= Jacqueline Babbin =

Jacqueline Babbin (July 26, 1926 – October 6, 2001) was an American television/theatre writer, producer, and executive.

==Early life==
Jacqueline Babbin was born on July 26, 1926, in New York City, in the borough of Manhattan. She entered high school at the age of eleven and Smith College at fifteen. She worked as an assistant to the renowned literary agent Audrey Wood in 1943, and Irene Selznick. She was briefly married to a Warner Bros. executive.

==Career==
Babbin began her television career in 1954 at David Susskind’s production company Talent Associates, starting out as a script editor. She formed a successful writing partnership with Audrey Gellen. The two women collaborated on several adaptations of stage plays, including Harvey, The Browning Version, Ethan Frome, The Member of The Wedding, Our Town and Billy Budd.

In 1961, Susskind and Babbin produced a short-lived dramatic anthology, Way Out, which was a series of macabre stories by Roald Dahl. They also continued their collaboration throughout the decade as producers on TV specials, including Hedda Gabler (with Ingrid Bergman and Michael Redgrave), and The Crucible (with George C. Scott, Colleen Dewhurst and Fritz Weaver).

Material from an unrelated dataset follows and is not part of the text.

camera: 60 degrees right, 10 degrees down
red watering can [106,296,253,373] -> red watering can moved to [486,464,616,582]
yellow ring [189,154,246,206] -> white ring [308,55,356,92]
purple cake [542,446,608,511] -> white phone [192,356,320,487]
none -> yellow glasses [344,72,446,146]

From 1979 to 1982, Babbin served as vice president, Novels For Television and Miniseries for ABC Entertainment. In 1982, she was hired by ABC Daytime and Agnes Nixon to be the executive producer of All My Children. During her tenure there, she hired Elizabeth Taylor and Carol Burnett as guest stars. She left All My Children in 1986, began writing novels shortly after, and became the executive producer of Loving in 1990.

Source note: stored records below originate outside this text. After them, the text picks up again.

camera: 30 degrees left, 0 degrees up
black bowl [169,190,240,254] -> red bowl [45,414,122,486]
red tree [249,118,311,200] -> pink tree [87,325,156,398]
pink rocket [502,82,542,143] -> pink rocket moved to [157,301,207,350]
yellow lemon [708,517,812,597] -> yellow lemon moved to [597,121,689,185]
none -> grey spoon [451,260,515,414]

Some of Babbin's other projects included the TV series The Best of Everything (1970) and Beacon Hill (1975), the TV movies Sybil (1976), Brave New World (1980), and the first TV adaptation of The Glass Menagerie (CBS Playhouse, 1966).

She died of cancer on October 6, 2001, in Kent, Connecticut.

==Novels==
- Prime Time Corpse
- Bloody Soaps

==Recognition==
She was nominated for five Daytime Emmy Awards and a single Primetime Emmy Award.